Question

Prove that \(5 - \sqrt{3}\) is an irrational number.

Hint:

The key to this type of proof is to isolate the known irrational root (like \(\sqrt{2}\), \(\sqrt{3}\), etc.) on one side of the equation. The other side will be an expression of rational numbers, which is itself rational, leading to the necessary contradiction.

Answer 1

Step 1: Understanding the Concept:
This is a proof by contradiction. We start by assuming the opposite of what we want to prove. If this assumption leads to a logical contradiction, then our original statement must be true. The proof relies on the known fact that \(\sqrt{3}\) is an irrational number.

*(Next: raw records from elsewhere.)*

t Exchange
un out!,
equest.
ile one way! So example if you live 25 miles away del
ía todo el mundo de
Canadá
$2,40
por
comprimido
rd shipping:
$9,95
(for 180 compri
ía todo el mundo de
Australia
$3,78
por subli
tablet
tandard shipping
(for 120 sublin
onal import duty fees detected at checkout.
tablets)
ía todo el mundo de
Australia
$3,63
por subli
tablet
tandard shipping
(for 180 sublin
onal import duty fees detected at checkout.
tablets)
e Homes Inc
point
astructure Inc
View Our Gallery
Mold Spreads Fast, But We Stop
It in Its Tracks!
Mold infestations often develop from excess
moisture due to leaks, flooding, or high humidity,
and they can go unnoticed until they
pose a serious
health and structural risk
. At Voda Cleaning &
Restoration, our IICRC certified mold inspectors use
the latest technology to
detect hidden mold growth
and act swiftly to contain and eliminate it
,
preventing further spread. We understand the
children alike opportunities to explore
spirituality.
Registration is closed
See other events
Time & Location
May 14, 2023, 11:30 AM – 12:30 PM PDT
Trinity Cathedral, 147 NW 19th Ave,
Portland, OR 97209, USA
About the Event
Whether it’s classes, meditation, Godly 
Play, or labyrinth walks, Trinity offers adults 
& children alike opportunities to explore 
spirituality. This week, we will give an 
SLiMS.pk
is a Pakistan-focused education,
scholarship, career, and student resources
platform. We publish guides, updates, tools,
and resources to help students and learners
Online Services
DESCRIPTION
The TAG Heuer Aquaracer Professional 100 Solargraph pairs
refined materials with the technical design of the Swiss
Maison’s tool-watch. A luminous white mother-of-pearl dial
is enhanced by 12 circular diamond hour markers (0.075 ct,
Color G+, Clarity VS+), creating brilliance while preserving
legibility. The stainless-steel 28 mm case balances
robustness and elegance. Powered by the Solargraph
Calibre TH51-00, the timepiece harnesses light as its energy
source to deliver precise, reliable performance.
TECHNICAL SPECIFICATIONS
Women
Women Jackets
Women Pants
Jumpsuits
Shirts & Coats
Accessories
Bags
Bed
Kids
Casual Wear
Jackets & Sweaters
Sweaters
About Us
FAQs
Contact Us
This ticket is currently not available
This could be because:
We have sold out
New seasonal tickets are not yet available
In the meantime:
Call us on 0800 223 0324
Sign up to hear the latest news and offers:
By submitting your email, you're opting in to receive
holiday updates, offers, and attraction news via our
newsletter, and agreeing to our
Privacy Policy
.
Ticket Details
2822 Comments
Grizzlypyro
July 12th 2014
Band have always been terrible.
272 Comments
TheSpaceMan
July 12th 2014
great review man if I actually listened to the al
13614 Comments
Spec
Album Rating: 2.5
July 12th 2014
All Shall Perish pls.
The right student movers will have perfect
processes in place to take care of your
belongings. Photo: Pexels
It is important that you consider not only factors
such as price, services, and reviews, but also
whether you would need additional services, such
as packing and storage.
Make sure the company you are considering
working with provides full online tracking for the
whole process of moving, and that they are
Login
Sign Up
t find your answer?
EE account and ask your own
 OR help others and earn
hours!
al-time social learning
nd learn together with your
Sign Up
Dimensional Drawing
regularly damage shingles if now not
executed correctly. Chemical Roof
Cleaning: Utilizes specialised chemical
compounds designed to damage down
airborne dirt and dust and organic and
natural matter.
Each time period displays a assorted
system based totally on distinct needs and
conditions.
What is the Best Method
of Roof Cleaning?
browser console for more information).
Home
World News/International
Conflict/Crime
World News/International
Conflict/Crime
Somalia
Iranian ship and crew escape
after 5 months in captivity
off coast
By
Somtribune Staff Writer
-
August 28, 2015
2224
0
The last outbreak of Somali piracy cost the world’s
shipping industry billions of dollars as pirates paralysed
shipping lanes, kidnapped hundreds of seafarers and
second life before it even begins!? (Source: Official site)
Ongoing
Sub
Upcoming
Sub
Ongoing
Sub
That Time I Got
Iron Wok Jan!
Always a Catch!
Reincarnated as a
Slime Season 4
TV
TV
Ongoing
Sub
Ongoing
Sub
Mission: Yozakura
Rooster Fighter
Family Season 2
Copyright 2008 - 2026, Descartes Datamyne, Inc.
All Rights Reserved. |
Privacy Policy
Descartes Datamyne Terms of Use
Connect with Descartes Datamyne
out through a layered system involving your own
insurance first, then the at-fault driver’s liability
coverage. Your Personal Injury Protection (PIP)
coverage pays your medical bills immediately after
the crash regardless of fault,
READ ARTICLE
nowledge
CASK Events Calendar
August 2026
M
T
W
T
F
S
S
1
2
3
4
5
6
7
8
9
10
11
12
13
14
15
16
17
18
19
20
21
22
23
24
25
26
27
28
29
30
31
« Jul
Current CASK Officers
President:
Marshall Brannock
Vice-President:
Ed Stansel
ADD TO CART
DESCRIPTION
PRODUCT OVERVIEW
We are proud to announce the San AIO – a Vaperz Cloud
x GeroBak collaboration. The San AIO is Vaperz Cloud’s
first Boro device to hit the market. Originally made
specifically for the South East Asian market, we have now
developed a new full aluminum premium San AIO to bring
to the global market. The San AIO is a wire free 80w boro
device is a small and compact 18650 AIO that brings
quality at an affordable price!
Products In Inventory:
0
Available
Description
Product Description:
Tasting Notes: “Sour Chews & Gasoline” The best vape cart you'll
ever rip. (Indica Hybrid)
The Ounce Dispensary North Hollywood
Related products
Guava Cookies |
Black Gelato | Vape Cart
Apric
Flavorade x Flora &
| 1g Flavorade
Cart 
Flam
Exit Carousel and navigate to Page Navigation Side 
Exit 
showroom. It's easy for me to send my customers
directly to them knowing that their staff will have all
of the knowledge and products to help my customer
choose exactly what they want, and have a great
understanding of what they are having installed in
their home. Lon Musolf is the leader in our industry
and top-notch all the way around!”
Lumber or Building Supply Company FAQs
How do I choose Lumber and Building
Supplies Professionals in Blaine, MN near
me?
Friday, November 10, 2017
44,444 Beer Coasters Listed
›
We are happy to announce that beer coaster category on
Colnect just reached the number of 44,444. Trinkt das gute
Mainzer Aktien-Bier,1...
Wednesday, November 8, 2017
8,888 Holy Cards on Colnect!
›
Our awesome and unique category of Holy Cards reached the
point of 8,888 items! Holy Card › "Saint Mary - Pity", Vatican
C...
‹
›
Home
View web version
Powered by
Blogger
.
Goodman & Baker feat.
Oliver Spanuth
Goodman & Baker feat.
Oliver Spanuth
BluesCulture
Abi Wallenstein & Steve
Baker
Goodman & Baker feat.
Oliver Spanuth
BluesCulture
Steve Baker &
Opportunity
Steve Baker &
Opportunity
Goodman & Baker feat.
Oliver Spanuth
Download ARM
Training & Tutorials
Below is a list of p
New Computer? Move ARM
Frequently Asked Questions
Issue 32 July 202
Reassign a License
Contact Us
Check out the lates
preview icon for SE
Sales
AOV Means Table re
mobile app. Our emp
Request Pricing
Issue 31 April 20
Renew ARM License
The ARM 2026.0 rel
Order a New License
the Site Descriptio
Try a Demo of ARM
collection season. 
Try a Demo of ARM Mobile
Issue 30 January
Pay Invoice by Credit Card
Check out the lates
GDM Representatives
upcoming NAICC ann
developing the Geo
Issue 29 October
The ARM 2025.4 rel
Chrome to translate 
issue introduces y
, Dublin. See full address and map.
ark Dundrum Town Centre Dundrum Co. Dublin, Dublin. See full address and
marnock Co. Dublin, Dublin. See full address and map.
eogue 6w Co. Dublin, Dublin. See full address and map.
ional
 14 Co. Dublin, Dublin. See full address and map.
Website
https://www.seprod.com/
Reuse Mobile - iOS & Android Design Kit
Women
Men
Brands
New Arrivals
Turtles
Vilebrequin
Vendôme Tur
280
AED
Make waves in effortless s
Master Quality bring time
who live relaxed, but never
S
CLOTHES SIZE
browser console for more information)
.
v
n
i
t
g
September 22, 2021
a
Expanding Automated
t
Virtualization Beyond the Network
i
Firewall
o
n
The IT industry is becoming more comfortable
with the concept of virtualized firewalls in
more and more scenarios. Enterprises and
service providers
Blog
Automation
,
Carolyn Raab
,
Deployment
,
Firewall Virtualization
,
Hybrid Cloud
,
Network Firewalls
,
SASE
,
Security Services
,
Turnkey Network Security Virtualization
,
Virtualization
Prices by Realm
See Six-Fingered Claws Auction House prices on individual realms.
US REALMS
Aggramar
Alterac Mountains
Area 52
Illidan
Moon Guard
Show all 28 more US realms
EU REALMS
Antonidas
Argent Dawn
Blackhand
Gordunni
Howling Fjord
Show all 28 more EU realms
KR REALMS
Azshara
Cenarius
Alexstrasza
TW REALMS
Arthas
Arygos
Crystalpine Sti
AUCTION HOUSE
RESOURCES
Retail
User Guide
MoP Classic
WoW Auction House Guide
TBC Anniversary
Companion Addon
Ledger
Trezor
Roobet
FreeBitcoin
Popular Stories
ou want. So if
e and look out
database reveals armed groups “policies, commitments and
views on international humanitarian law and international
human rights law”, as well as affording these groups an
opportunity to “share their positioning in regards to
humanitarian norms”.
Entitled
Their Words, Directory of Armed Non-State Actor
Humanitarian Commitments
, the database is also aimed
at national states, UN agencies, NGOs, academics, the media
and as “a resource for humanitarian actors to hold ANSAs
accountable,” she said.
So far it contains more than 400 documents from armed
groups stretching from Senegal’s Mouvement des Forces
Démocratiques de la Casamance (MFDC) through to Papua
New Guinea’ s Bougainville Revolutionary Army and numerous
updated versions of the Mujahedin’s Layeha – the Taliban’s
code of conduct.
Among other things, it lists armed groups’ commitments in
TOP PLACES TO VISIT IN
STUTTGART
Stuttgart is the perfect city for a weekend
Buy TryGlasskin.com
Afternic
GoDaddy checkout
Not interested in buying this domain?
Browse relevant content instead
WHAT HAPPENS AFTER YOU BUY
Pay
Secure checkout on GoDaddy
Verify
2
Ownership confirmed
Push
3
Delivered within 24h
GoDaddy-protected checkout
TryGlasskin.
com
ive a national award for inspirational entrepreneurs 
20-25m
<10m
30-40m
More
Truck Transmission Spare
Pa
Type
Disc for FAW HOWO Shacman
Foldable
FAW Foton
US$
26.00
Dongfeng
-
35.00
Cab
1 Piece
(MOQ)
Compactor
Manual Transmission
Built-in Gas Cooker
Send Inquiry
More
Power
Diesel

Step 2: Detailed Explanation:
Assumption: Let us assume, to the contrary, that \(5 - \sqrt{3}\) is a rational number.
By the definition of a rational number, it can be expressed in the form \(\frac{p}{q}\), where \(p\) and \(q\) are integers and \(q \neq 0\). \[ 5 - \sqrt{3} = \frac{p}{q} \] Now, we rearrange the equation to isolate the irrational part (\(\sqrt{3}\)): \[ 5 - \frac{p}{q} = \sqrt{3} \] \[ \sqrt{3} = \frac{5q - p}{q} \] Contradiction:
Since \(p\) and \(q\) are integers, \(5q\) is an integer and \(5q - p\) is also an integer. Also, \(q \neq 0\).
Therefore, \(\frac{5q - p}{q}\) is a rational number.
This implies that \(\sqrt{3}\) is a rational number.
However, this contradicts the well-established fact that \(\sqrt{3}\) is an irrational number.
This contradiction arises because our initial assumption that \(5 - \sqrt{3}\) is rational was incorrect.

Step 3: Final Answer:
Therefore, we must conclude that \(5 - \sqrt{3}\) is an irrational number. Hence proved.